In short, it’s a cracking night out, and ENO is running it into December. Take your kids, take your opera-sceptic friends; take your sisters and your cousins and your aunts. Definitely don’t take the kind of bore who can’t stand wisecracking cabin boys (they’ve added one, and in fairness he’s terrific) or poop-deck jokes (McCrystal and Toby Davies are credited with ‘additional material’); who prefers to hear Gilbert’s original dialogue savoured rather than sent up; or who’s liable to grumble that McCrystal can’t hear a quiet, reflective aria without an urge to blow it sky-high with yet more knockabout.

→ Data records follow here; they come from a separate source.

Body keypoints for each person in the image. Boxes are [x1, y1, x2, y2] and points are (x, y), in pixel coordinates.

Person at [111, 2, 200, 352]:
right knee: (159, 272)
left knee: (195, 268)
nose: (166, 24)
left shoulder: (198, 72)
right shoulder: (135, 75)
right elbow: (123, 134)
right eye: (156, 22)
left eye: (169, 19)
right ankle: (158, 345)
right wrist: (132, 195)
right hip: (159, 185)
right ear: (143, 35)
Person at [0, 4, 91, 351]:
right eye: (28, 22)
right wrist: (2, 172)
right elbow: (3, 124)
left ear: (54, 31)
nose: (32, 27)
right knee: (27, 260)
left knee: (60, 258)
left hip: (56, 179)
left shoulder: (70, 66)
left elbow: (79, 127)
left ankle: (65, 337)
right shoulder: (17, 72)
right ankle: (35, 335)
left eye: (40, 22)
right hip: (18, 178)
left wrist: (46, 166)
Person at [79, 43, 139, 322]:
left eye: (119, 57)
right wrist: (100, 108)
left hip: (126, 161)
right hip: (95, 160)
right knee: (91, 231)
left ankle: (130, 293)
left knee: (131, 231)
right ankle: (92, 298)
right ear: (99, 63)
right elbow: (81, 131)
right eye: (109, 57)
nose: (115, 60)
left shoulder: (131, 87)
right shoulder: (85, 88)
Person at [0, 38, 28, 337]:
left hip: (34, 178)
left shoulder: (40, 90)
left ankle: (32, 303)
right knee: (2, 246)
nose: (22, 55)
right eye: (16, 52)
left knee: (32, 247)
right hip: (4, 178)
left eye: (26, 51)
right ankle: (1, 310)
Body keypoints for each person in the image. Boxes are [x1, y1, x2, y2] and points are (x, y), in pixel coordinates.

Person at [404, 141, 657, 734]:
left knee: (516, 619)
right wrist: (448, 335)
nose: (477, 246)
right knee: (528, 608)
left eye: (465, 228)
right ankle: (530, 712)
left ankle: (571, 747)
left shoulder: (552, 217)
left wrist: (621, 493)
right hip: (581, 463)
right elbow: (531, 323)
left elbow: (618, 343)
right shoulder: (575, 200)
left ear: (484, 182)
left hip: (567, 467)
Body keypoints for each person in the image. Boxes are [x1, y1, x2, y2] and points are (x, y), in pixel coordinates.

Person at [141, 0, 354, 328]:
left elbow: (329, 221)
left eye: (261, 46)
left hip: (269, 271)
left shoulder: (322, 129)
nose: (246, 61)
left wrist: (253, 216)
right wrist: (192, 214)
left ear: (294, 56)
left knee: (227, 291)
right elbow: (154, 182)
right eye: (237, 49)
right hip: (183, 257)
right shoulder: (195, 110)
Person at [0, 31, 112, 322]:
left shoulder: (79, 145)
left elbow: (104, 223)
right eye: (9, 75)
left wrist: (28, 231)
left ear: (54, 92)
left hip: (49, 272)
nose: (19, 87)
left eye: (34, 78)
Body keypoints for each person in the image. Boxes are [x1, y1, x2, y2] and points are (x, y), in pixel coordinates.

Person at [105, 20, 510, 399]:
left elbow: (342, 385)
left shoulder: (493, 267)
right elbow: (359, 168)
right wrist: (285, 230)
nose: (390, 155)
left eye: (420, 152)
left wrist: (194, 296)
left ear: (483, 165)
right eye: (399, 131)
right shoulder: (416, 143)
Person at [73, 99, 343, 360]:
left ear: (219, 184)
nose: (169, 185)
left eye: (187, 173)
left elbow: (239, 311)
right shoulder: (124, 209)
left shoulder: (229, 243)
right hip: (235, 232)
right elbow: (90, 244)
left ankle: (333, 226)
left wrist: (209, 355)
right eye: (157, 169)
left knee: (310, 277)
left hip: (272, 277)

Not that McCrystal’s interventions aren’t fun — the ship’s cat deserves a bow in its own right — but they felt particularly hard on a cast as good (and as game) as this. John Savournin, as Captain Corcoran, wears his baritone as stylishly as his uniform, and his rapport with Hilary Summers’s Buttercup gives the evening its heart. Egan Llyr Thomas (Ralph Rackstraw) has a dashing light tenor and the type of leading-man looks that pretty much demand a Poldark gag, which McCrystal duly delivers. Alexandra Oomens is a firecracker Josephine in a detachable crinoline, spooling out Sullivan’s mock-heroic coloratura in brilliant neon, and making the ensembles ping (Chris Hopkins conducts like it’s Mendelssohn, but in a good way). Then there’s Les Dennis as Sir Joseph Porter, who struggles to project when upstage, but blusters splendidly in his big patter song, and really owns his carroty sideburns and air of raddled self-importance.

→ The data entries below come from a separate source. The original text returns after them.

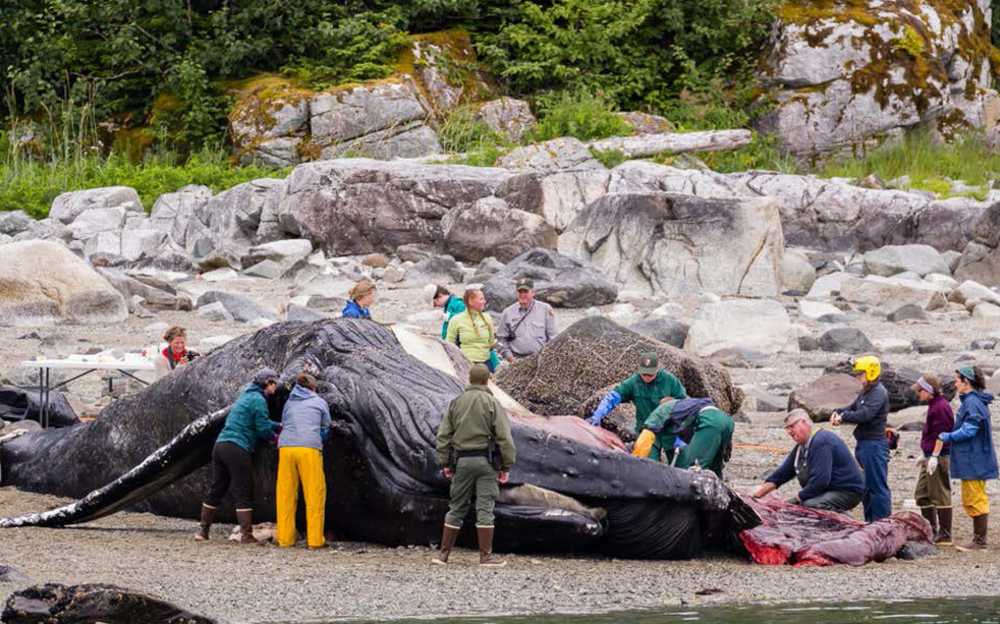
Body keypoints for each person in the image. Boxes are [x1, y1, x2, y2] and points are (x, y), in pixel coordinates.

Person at [433, 364, 516, 567]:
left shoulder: (456, 403)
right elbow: (505, 437)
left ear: (469, 379)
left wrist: (445, 463)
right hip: (486, 463)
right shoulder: (492, 403)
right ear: (487, 380)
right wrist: (506, 466)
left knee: (457, 507)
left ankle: (443, 556)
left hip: (461, 462)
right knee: (485, 507)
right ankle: (485, 557)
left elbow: (443, 436)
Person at [196, 368, 282, 543]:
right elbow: (262, 428)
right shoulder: (259, 400)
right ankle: (246, 534)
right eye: (275, 383)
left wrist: (278, 425)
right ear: (268, 383)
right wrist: (278, 438)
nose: (276, 388)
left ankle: (203, 531)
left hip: (220, 446)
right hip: (237, 447)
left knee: (217, 488)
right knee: (243, 489)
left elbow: (260, 421)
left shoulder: (246, 396)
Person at [752, 409, 865, 513]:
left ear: (804, 422)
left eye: (792, 426)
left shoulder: (821, 441)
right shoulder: (801, 447)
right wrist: (757, 494)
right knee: (803, 503)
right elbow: (782, 474)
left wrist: (796, 499)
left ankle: (846, 524)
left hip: (847, 491)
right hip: (828, 489)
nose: (789, 432)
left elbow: (820, 481)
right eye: (787, 428)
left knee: (809, 504)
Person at [937, 366, 998, 550]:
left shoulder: (972, 402)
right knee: (971, 497)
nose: (955, 384)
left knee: (975, 498)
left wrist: (947, 436)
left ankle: (980, 541)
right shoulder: (973, 401)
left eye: (957, 380)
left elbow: (970, 430)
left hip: (975, 459)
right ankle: (979, 538)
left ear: (966, 382)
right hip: (973, 458)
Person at [587, 352, 687, 460]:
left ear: (657, 369)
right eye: (644, 374)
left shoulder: (670, 380)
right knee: (645, 464)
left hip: (671, 430)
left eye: (650, 374)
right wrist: (598, 414)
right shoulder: (634, 382)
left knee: (682, 462)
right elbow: (614, 397)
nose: (646, 377)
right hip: (647, 431)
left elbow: (685, 405)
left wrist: (683, 431)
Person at [831, 355, 890, 522]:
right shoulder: (867, 391)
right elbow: (853, 406)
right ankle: (870, 522)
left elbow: (865, 414)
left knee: (877, 487)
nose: (857, 377)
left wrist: (844, 417)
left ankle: (882, 525)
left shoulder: (878, 393)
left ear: (870, 373)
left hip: (874, 445)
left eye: (860, 374)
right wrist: (839, 411)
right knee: (867, 487)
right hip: (864, 444)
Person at [275, 373, 331, 550]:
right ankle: (315, 541)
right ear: (313, 387)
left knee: (285, 494)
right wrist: (320, 438)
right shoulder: (320, 402)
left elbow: (284, 423)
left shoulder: (289, 402)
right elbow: (326, 426)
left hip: (286, 448)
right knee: (314, 493)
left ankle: (285, 539)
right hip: (308, 449)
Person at [634, 397, 734, 478]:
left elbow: (647, 433)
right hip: (727, 421)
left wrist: (636, 464)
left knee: (693, 471)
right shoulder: (686, 412)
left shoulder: (664, 408)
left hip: (710, 420)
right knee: (713, 468)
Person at [911, 374, 954, 545]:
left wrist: (935, 456)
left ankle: (945, 534)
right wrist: (926, 454)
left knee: (940, 494)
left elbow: (942, 435)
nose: (918, 394)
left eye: (920, 390)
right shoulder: (934, 405)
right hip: (930, 455)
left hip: (939, 456)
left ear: (929, 390)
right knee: (922, 494)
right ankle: (931, 530)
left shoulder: (940, 408)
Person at [496, 277, 557, 362]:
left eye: (526, 291)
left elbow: (553, 337)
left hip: (539, 359)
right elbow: (501, 339)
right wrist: (509, 357)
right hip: (515, 360)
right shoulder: (507, 312)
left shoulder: (546, 309)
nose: (522, 295)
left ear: (533, 293)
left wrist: (547, 358)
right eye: (520, 292)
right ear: (516, 293)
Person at [445, 288, 502, 372]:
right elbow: (449, 344)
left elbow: (491, 343)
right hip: (466, 363)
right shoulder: (456, 320)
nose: (484, 301)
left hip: (486, 362)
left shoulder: (487, 317)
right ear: (471, 301)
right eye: (481, 299)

He’s certainly not the problem, and perhaps it’s unfair to suggest that there’s a problem at all — or to suspect that on some level, McCrystal doesn’t quite trust the piece, and is trying slightly too hard to jolly it along. But why insert non-original music (even if the tap-dance routine it accompanies is an absolute zinger)? A decade-old zipwire Boris gag makes a limp substitute for the still-live satirical landmines that Gilbert planted in his libretto, and which McCrystal never really tries to detonate (a man loses his job and social position with a single misjudged word — it could never happen today, now could it?) Enough: this is a big, fun West End show and critics are paid to overthink things. Opera is a living art, and librettos and scores sometimes need updating. Thanks, ENO: point taken. Now do it with Wagner.
No visual surprises at Covent Garden, where Richard Eyre’s 1994 production of La traviata is on its umpteenth revival. It’s still in good shape, and Bob Crowley’s period designs make a pleasant break from the current fad for cold white boxes. But the big story this time is that Antonello Manacorda conducts Verdi’s score like it’s chamber music, Christian Gerhaher sings the role of Germont père with such subtlety that you can practically hear the old man’s mind changing mid-phrase, and that Lisette Oropesa is the Violetta of your dreams: spirited, dignified, and singing with the sweet, liquid lyricism of a blackbird before daybreak. Liparit Avetisyan (Alfredo) is a bit stiff, but he can thrill when he needs to, and anyway it’s Violetta’s night. I’ve rarely heard a Covent Garden crowd explode like they did at the end of Oropesa’s ‘Sempre libera’, and even more rarely with such good reason.